DATA RECORDS:
▼
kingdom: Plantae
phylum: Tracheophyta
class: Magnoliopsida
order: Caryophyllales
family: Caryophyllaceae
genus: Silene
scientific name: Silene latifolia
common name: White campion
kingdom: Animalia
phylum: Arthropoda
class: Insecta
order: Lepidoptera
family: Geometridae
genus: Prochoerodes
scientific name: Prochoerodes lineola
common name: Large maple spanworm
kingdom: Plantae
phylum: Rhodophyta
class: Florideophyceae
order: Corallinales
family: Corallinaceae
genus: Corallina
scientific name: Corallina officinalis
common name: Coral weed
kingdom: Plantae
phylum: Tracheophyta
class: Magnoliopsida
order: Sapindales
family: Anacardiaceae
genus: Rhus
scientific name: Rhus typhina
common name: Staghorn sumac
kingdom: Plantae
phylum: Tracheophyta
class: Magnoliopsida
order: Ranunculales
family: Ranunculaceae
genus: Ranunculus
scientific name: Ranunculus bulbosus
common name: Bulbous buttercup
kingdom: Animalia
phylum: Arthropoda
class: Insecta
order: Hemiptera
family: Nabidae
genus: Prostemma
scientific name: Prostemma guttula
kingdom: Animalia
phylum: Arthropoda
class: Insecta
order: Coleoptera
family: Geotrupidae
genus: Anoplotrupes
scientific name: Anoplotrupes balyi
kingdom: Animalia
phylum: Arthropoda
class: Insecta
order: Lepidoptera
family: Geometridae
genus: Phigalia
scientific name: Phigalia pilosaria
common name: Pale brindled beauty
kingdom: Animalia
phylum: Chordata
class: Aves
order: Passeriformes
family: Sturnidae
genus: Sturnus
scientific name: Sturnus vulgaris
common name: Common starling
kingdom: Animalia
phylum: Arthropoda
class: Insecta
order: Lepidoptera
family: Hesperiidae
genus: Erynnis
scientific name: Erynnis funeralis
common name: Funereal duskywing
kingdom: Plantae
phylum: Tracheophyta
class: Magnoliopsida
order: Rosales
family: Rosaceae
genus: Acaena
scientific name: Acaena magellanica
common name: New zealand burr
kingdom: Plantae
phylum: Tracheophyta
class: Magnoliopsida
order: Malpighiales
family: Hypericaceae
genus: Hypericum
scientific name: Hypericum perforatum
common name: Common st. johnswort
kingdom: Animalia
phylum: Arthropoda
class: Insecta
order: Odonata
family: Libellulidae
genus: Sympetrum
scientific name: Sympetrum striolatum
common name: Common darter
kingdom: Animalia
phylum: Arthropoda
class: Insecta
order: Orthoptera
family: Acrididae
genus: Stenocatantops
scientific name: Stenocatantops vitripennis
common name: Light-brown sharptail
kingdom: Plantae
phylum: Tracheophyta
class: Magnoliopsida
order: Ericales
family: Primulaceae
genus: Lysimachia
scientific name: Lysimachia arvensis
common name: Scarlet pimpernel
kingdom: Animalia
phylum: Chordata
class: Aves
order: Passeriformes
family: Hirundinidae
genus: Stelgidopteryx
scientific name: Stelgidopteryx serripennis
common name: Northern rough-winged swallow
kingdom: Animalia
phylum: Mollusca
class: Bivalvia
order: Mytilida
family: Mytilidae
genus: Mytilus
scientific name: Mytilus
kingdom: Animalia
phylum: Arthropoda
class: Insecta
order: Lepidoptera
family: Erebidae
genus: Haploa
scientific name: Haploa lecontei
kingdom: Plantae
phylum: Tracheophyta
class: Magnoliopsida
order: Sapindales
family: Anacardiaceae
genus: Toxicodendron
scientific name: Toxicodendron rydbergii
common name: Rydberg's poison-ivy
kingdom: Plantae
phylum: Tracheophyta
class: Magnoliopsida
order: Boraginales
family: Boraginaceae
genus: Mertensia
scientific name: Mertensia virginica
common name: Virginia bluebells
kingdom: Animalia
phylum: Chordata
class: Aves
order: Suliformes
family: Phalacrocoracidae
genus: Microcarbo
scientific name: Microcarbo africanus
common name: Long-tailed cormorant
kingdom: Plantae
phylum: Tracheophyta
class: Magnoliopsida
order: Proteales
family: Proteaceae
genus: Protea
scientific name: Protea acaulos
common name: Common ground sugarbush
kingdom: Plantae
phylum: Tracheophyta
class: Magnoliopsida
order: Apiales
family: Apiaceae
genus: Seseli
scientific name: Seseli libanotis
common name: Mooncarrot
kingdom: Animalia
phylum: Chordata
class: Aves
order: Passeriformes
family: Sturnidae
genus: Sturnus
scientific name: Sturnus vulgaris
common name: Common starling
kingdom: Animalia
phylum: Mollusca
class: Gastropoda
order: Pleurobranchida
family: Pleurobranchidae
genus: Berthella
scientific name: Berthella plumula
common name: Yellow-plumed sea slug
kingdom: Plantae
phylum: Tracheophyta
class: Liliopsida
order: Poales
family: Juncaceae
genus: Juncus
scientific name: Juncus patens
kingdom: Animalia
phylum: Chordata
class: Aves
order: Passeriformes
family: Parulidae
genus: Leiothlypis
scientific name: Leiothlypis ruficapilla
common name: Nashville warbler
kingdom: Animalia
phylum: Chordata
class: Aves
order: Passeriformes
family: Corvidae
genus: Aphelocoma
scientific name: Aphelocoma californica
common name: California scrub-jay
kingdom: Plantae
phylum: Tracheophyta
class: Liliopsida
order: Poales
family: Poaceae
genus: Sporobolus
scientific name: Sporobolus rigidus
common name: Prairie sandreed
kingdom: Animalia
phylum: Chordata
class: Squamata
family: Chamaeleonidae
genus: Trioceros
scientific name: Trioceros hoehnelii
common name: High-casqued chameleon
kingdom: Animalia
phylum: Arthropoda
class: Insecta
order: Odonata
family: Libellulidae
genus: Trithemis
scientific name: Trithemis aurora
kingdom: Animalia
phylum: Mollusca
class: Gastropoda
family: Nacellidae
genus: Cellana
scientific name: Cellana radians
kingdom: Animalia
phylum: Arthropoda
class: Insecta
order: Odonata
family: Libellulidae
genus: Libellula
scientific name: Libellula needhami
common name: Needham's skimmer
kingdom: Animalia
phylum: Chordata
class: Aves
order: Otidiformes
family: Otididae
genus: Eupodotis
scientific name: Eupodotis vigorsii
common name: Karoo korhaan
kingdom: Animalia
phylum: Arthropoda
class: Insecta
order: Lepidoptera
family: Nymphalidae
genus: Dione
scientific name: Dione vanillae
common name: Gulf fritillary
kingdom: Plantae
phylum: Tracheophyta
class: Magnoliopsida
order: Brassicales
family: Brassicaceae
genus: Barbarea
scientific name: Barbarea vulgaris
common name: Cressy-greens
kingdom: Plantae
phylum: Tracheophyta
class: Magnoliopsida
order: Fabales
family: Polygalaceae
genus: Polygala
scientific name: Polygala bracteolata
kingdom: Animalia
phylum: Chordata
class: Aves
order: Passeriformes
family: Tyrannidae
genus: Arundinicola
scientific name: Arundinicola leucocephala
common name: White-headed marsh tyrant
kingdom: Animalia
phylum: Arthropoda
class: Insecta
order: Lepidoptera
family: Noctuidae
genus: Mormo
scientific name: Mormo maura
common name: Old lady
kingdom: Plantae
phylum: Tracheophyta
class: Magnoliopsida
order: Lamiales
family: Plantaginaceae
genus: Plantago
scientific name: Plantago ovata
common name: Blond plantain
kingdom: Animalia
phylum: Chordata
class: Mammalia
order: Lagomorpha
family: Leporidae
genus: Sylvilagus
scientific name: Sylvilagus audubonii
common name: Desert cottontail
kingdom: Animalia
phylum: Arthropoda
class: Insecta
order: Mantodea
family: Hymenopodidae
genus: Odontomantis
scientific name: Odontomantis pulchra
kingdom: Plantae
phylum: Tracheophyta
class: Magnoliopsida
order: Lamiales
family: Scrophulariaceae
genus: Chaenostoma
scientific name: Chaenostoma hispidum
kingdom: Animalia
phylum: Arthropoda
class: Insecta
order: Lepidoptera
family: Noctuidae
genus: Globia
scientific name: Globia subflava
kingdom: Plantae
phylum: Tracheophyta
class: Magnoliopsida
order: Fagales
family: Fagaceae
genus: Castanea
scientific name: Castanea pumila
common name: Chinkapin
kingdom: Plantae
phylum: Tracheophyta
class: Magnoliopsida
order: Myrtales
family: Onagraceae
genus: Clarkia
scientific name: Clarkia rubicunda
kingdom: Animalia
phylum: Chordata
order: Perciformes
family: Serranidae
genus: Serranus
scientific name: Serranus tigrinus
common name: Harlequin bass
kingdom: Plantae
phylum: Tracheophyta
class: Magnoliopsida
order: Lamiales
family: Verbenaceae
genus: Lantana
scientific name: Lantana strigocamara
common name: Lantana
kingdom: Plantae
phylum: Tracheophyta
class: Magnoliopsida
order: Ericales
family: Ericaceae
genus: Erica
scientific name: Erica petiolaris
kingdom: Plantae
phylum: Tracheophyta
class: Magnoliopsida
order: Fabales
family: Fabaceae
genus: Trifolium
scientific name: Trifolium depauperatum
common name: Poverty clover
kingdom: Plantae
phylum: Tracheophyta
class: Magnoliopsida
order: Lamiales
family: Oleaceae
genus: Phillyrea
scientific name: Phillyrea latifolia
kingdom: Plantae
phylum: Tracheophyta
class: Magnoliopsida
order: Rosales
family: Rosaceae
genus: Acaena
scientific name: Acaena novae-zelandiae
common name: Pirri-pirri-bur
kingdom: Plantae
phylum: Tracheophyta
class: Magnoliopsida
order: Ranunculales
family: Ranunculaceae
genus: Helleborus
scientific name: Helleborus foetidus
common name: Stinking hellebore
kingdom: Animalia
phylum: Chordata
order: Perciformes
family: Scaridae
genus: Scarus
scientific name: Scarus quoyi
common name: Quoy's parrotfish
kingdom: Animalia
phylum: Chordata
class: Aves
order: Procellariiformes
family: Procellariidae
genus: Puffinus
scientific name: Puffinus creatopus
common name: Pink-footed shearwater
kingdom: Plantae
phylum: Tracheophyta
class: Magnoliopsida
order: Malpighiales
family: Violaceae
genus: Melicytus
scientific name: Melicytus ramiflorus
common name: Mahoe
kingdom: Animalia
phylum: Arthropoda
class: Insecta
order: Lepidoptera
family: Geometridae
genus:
▲
OBJECTIVE: Rewrite the part of the material that opens with the line containing "common name: Common ground sugarbush" and closes with the line containing "scientific name: Berthella plumula", replacing "scientific name" with "binomial name" and leaving everything else unchanged.

PROBLEM SOLUTION:
common name: Common ground sugarbush
kingdom: Plantae
phylum: Tracheophyta
class: Magnoliopsida
order: Apiales
family: Apiaceae
genus: Seseli
binomial name: Seseli libanotis
common name: Mooncarrot
kingdom: Animalia
phylum: Chordata
class: Aves
order: Passeriformes
family: Sturnidae
genus: Sturnus
binomial name: Sturnus vulgaris
common name: Common starling
kingdom: Animalia
phylum: Mollusca
class: Gastropoda
order: Pleurobranchida
family: Pleurobranchidae
genus: Berthella
binomial name: Berthella plumula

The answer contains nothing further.